溫月眸中劃過一抹警惕,目光落在少年身上。
“你想幹嘛。”
少年五官俊朗,身上透出幾分痞氣來,看著就像是街上的混混,偏偏穿著打扮卻不像是尋常人。
他輕聲笑兩聲,聲音中帶著幾分玩味:“沒什麽,我就想問問你的名字,能否告訴我?”
“不行。”
溫月想也沒想就一口拒絕,說罷便轉身就走。
這一次少年並沒有再攔下溫月,望著她的背影,唇角緩緩勾起一抹痞氣的弧度:“記住了,我叫宋煜風,我們還會再見的。”
溫月走著的腳步一頓,喃喃自語了一聲:“有病。”
不過十分小聲,輕到身後的宋煜風根本就沒聽見。
宋煜風十分淡然的站在原地,嘴角含著笑意,目送著溫月離去,直到房門砰的一聲關上了。
回到家後,將身上那身夜行衣換了下來,隨後馬不停蹄的跑到陳玉娘的屋裏,溫月敲了敲門,沒一會兒房門便打開了。
“怎麽了月月,怎麽這個時候還沒睡。”
溫月沒有回答陳玉娘的話,而是自顧自的說道:
“娘親,萬福伯伯托人告訴我說,他驗了宋誌行的屍體,發現他並不是無緣無故暴斃身亡,而是中了毒。”
陳玉娘震驚的瞪大雙眼,不敢相信的看著溫月。
“什麽?”
“娘親,這事情是不是不對勁啊?”
溫月故作無知的開口問道。
陳玉娘神情已經變了變,她拉著溫月進屋,緊張道:“月月,你將事情原原本本的同娘親說一說。”

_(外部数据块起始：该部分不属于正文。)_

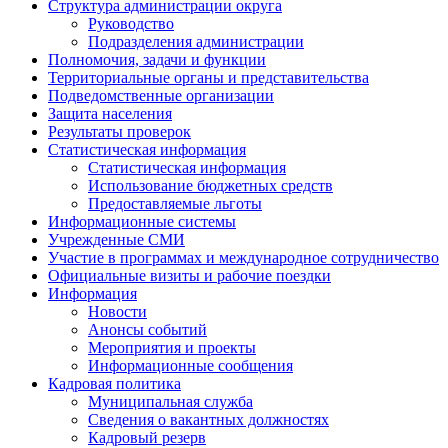
Структура администрации округа
Руководство
Подразделения администрации
Полномочия, задачи и функции
Территориальные органы и представительства
Подведомственные организации
Защита населения
Результаты проверок
Статистическая информация
Статистическая информация
Использование бюджетных средств
Предоставляемые льготы
Информационные системы
Учрежденные СМИ
Участие в программах и международное сотрудничество
Официальные визиты и рабочие поездки
Информация
Новости
Анонсы событий
Мероприятия и проекты
Информационные сообщения
Кадровая политика
Муниципальная служба
Сведения о вакантных должностях
Кадровый резерв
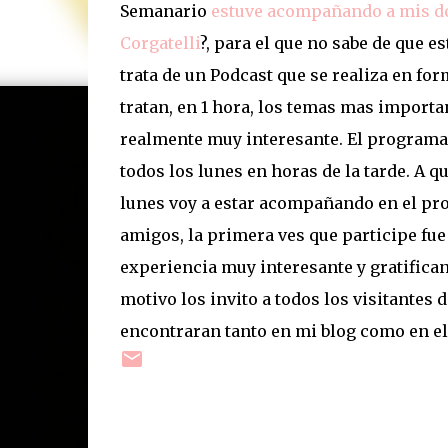
Semanario
estuve acompañando a mis do
Corgatelli
?, para el que no sabe de que e
trata de un Podcast que se realiza en for
tratan, en 1 hora, los temas mas import
realmente muy interesante. El programa s
todos los lunes en horas de la tarde. A q
lunes voy a estar acompañando en el pr
amigos, la primera ves que participe fu
experiencia muy interesante y gratifican
motivo los invito a todos los visitantes 
encontraran tanto en mi blog como en el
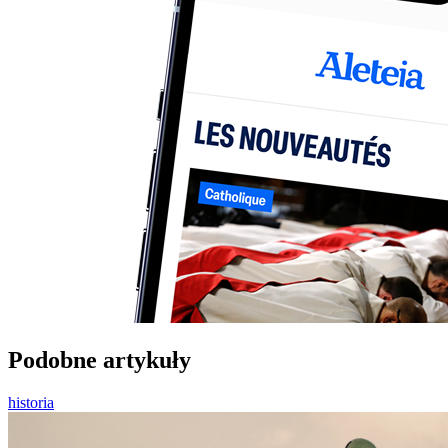
Podobne artykuły
historia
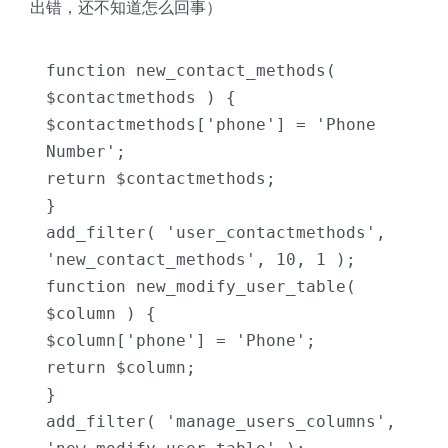
出错，还不知道怎么回事）
function new_contact_methods( 
$contactmethods ) {

$contactmethods['phone'] = 'Phone 
Number';

return $contactmethods;

}

add_filter( 'user_contactmethods', 
'new_contact_methods', 10, 1 );

function new_modify_user_table( 
$column ) {

$column['phone'] = 'Phone';

return $column;

}

add_filter( 'manage_users_columns', 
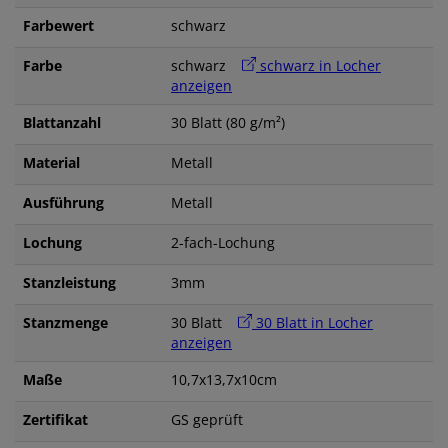
Farbewert
schwarz
Farbe
schwarz
schwarz in Locher
anzeigen
Blattanzahl
30 Blatt (80 g/m²)
Material
Metall
Ausführung
Metall
Lochung
2-fach-Lochung
Stanzleistung
3mm
Stanzmenge
30 Blatt
30 Blatt in Locher
anzeigen
Maße
10,7x13,7x10cm
Zertifikat
GS geprüft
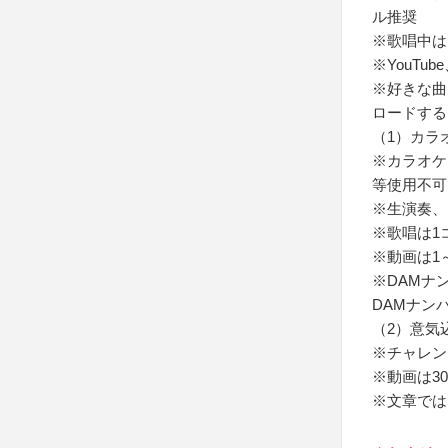
ル推奨
※歌唱中は
※YouTu
※好きな曲
ロードする
（1）カラ
※カラオケ
等使用不可
※生演奏、
※歌唱は1
※動画は1
※DAMナ
DAMナン
（2）意気
※チャレン
※動画は3
※文章では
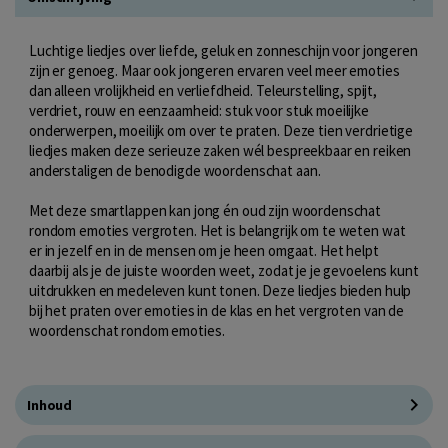
Luchtige liedjes over liefde, geluk en zonneschijn voor jongeren
zijn er genoeg. Maar ook jongeren ervaren veel meer emoties
dan alleen vrolijkheid en verliefdheid. Teleurstelling, spijt,
verdriet, rouw en eenzaamheid: stuk voor stuk moeilijke
onderwerpen, moeilijk om over te praten. Deze tien verdrietige
liedjes maken deze serieuze zaken wél bespreekbaar en reiken
anderstaligen de benodigde woordenschat aan.
Met deze smartlappen kan jong én oud zijn woordenschat
rondom emoties vergroten. Het is belangrijk om te weten wat
er in jezelf en in de mensen om je heen omgaat. Het helpt
daarbij als je de juiste woorden weet, zodat je je gevoelens kunt
uitdrukken en medeleven kunt tonen. Deze liedjes bieden hulp
bij het praten over emoties in de klas en het vergroten van de
woordenschat rondom emoties.
Inhoud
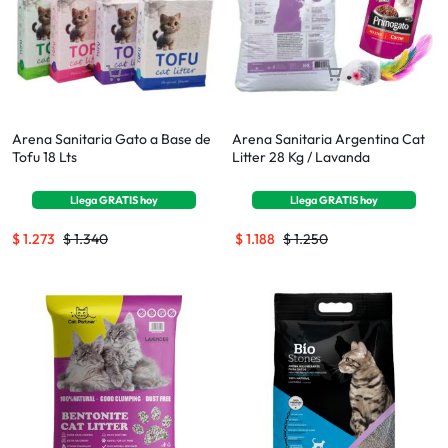
Arena Sanitaria Gato a Base de
Arena Sanitaria Argentina Cat
Tofu 18 Lts
Litter 28 Kg / Lavanda
Llega
GRATIS
hoy
Llega
GRATIS
hoy
$
1.273
$
1.340
$
1.188
$
1.250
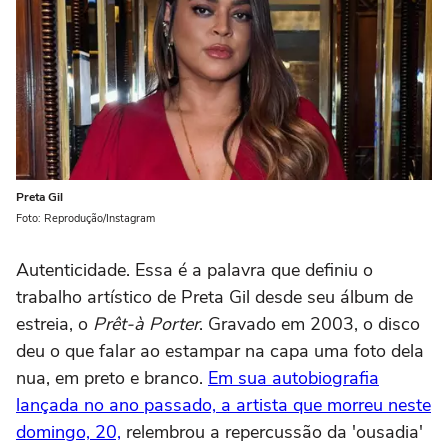
Preta Gil
Foto: Reprodução/Instagram
Autenticidade. Essa é a palavra que definiu o
trabalho artístico de Preta Gil desde seu álbum de
estreia, o
Prêt-à Porter
. Gravado em 2003, o disco
deu o que falar ao estampar na capa uma foto dela
nua, em preto e branco.
Em sua autobiografia
lançada no ano passado, a artista que morreu neste
domingo, 20,
relembrou a repercussão da 'ousadia'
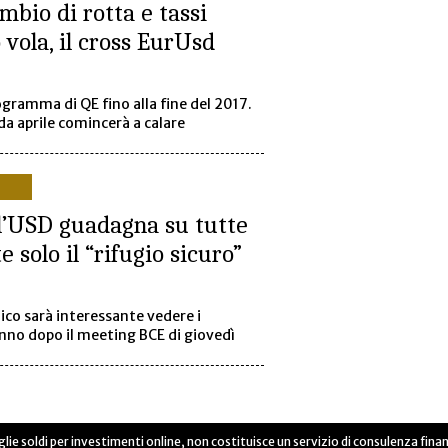
mbio di rotta e tassi
o vola, il cross EurUsd
gramma di QE fino alla fine del 2017.
 da aprile comincerà a calare
, l’USD guadagna su tutte
e solo il “rifugio sicuro”
nico sarà interessante vedere i
nno dopo il meeting BCE di giovedì
lie soldi per investimenti online, non costituisce un servizio di consulenza finan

“我跟萬福伯伯說了這事兒,他就越想越不對勁,總覺得哪裏有問題,就偷偷找跑去衙門驗了屍,發現宋誌行一點傷口也沒有,反而嘴唇紫的不尋常,扒開他嘴巴看了一眼,舌尖也泛黑,這明顯是中毒了。”
陳玉娘一聽,臉色漸漸深沉了下去。
“那這麽說,這跟宋祈安完全沒有關係,那為什麽關著他?”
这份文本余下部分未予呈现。